===== Data shown
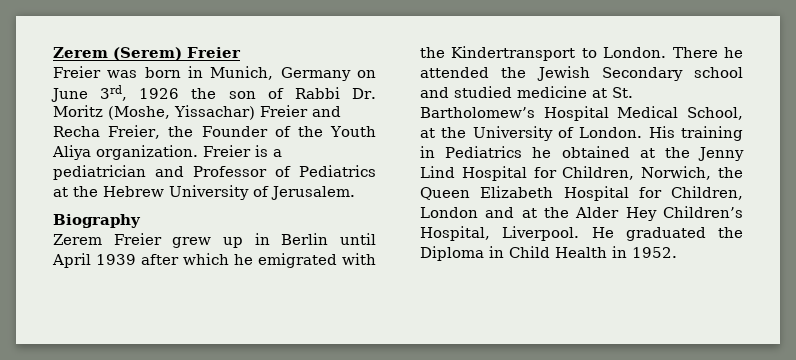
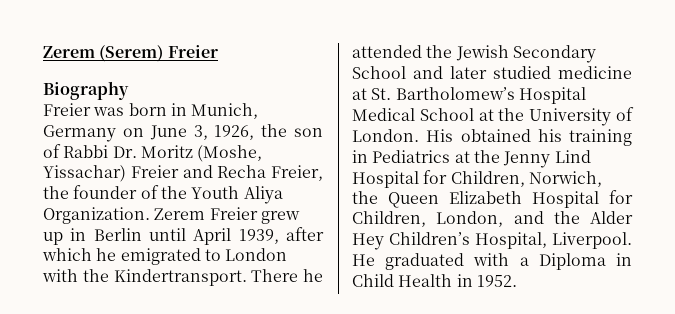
(241, 52) none -> [43,81,129,100] // Biography
[100,85,180,101] 3rd, 1926 -> [193,125,255,140] 3, 1926,
[201,126,268,137] Founder -> [73,185,138,199] founder
[96,145,282,160] [53,165,376,180] [53,185,355,200] [53,214,141,228] organization. Freier is a pediatrician and Professor of Pediatrics at the Hebrew University of Jerusalem. // Biography // -> [43,207,150,224] Organization.
[96,254,136,265] 1939 -> [238,229,279,244] 1939,
[342,253,376,265] [420,46,667,61] with the Kindertransport to London. -> [204,248,288,261] [42,269,247,286] to London with the Kindertransport.
[694,67,743,78] [420,87,449,98] school and -> [352,66,487,79] School and later
[687,107,743,120] School, -> [419,108,474,121] School
(675, 132) none -> [460,129,562,142] obtained his
[532,146,630,158] he obtained -> (451, 156) none
[420,207,537,218] London and at -> [436,211,544,227] London, and
[718,227,743,238] the -> [473,253,529,266] with a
==========
#### [Required action]
From the first line of the material down to the line containing "[201,126,268,137] Founder ->", inclusive, return each line exactly, skipping any picture.

#### [Answer to this exercise]
(241, 52) none -> [43,81,129,100] // Biography
[100,85,180,101] 3rd, 1926 -> [193,125,255,140] 3, 1926,
[201,126,268,137] Founder -> [73,185,138,199] founder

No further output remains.